Введение философии в лоно религии опасно лишь тогда, когда она подчиняет религию изменениям философии; но, как мы уже сказали, истинная религия, сильная своей истиной, со всем сочетается, но ничему не подчиняется. «Земля и небо прейдут, но слова Мои не прейдут». Соединяясь со всем, что ей предназначено оплодотворять в своем провиденциальном назначении, она четко отделяет себя от того, что несовместимо с ее истинами.
Действительно, существует философия, которую религия не может принять в свое лоно, не приняв тем самым смерть. Это не только та философия, которая по своей сути диалектична, критична и скептична, уничтожая все, но и та схоластическая философия, созданная для школы и дискуссий, а не для жизни и ее дел. Антирелигиозная и смертоносная для морали, такая философия не только несовместима с верой, но и опасна для общественного разума, поскольку ее сила, отвлеченная от учения (что есть главное дело философии), находит удовольствие в отрицании, которое есть лишь разрушение и которое может уничтожить как истину, так и заблуждение.
Действительно, ее атаки – прямые, когда она свободна, и косвенные, когда она несвободна, наглые там, где они успешны, и раздраженные там, где терпят неудачу, – настолько губительны для всего, что там, где у них больше всего науки и свободы, они делают мораль и политику столь же неопределенными, как и религию.
Эта философия наносит еще больший вред себе самой. Ведь любая философия, становящаяся антиморальной, антиполитической и антирелигиозной, становится антиразумной; а любая философия, становящаяся антиразумной, становится антисоциальной.
Напротив, нет ничего более социального, более разумного, чем религия, философски осмысленная. Действительно, существует философия, с которой религия соединяется так естественно, что не может без нее обойтись, как и без разума, без которого она никогда не смогла бы укорениться в интеллектуальных нравах народов. Именно поэтому мы видим, как религия призывает ее в свое лоно самыми авторитетными голосами: это философия, которая верит в себя.

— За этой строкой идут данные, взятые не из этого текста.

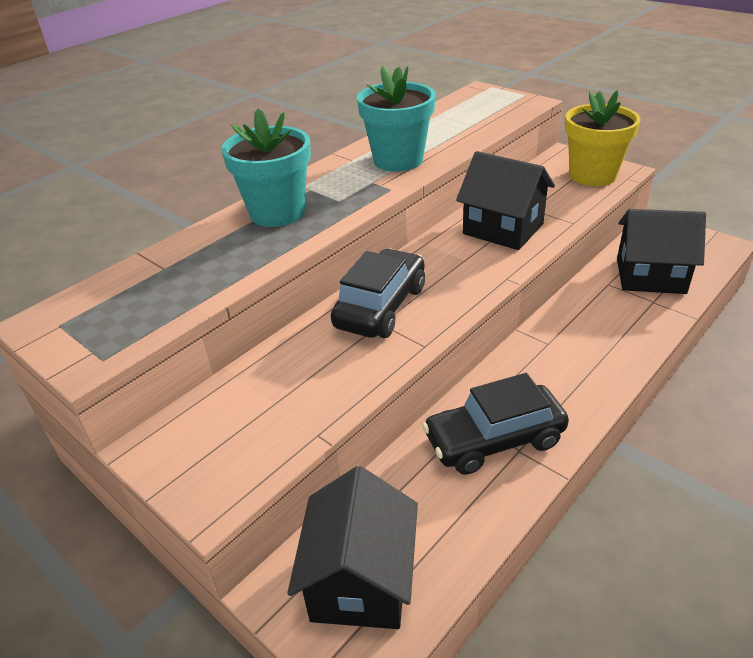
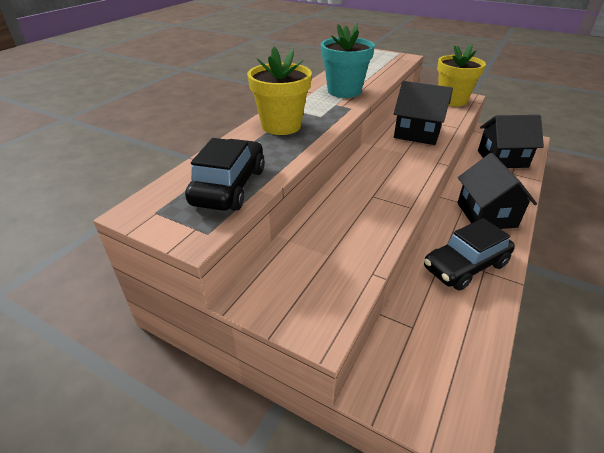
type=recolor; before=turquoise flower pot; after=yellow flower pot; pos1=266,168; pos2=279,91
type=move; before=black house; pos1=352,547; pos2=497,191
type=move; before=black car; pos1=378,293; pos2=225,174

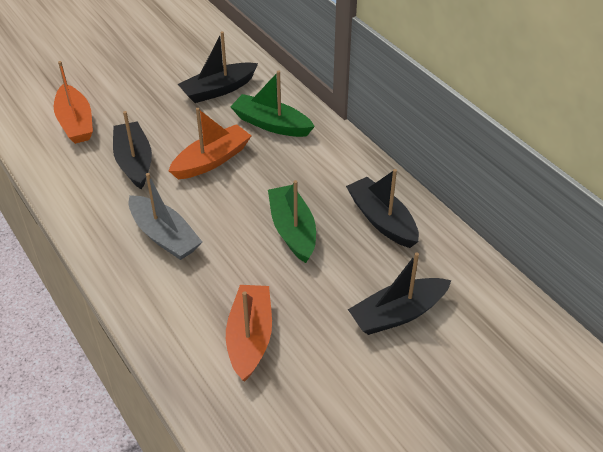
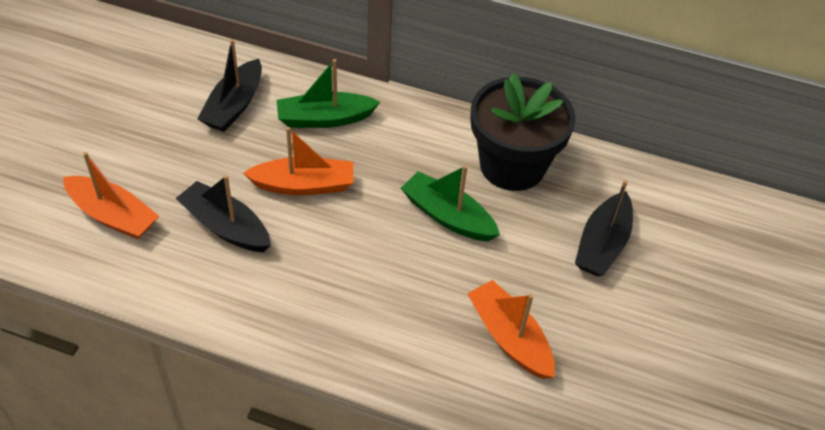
type=delete; before=grey boat; pos1=165,216
type=rotate; before=orange boat; pos1=210,143; pos2=298,161; turn=75
type=replace; before=black boat; after=black flower pot; pos1=382,208; pos2=523,132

Эта философия – не критика, которая ищет, а критика, которая нашла; это не свет, освещающий пустоту и ничто, а свет, освещающий мир, полный чудес, славы и величия. Естественно, что отвергают философию, бессильную и бедную учениями, и естественно, что ищут философию, богатую плодотворными открытиями и счастливую великими творениями.
Только с такой философией религия охотно живет в гармонии; и религия должна быть подчинена необходимости жить с ней в согласии, даже если у нее нет такого желания.

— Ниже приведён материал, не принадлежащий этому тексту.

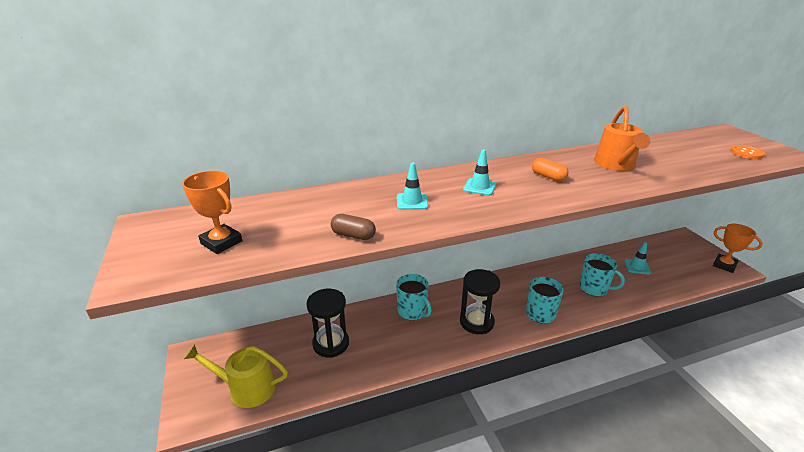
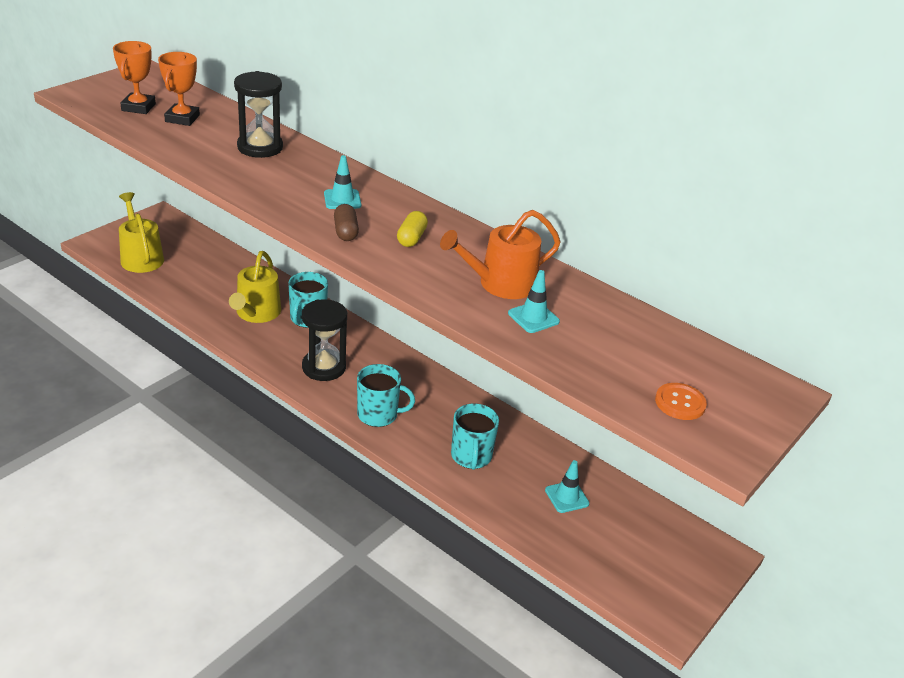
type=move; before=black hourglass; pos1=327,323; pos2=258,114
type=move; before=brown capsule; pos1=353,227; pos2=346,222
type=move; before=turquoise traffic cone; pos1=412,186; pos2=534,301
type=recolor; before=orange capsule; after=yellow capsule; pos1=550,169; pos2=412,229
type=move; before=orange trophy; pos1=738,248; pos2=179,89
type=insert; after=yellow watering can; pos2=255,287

Говорят, что если их согласие было легко достижимо в духе другого века, то в наше время оно затруднительно; что наша философия и христианство борются друг с другом; что Евангелие убивает разум, а откровение подавляет свободу мысли; что там, где говорил Бог, человек, вынужденный верить, теряет даже волю к размышлению.
Очень верно, что если солнце уже взошло, я не могу, если мой разум здрав, искать свет. Но мне не на что жаловаться в этом отношении, как не на что жаловаться на то, что я не свободен считать добро злом, а зло добром. Разве я не достаточно свободен, раз могу выбирать между ними и могу исследовать, свет ли это свет, или действовать так, как если бы это была тьма?
Добавим, что христианство убило античную философию, и что его господство стало бы смертью философии современной. Но оно господствовало – и породило её. Оно даже не убило дурной философии. Философия умирает сама – её не убивают.
С другой стороны, возражают, что эта философия, дурная, угнетала христианство. Нет, даже дурное. Религию не убивают; она умирает сама, когда не есть истина; она не гибнет, когда истинна. Истинное христианство приняло истинную философию, оплодотворилось ею и предоставило остальному погибнуть. Когда теология искажалась, искажалась вместе с ней и философия. Они возрождались вместе. Христианство настолько совместимо с философией, что с самого начала избрало путь самой философской нации в мире и приняло её язык для всех своих текстов, без малейшего исключения. Оно не может жить без естественного света, который философия взращивает, как ни одна другая наука, и постоянно взывает к разуму, который, как и оно само, приходит из мира иного и уходит в мир иной. Нормальное состояние религии и нормальное состояние философии неизбежно ведут к их согласию.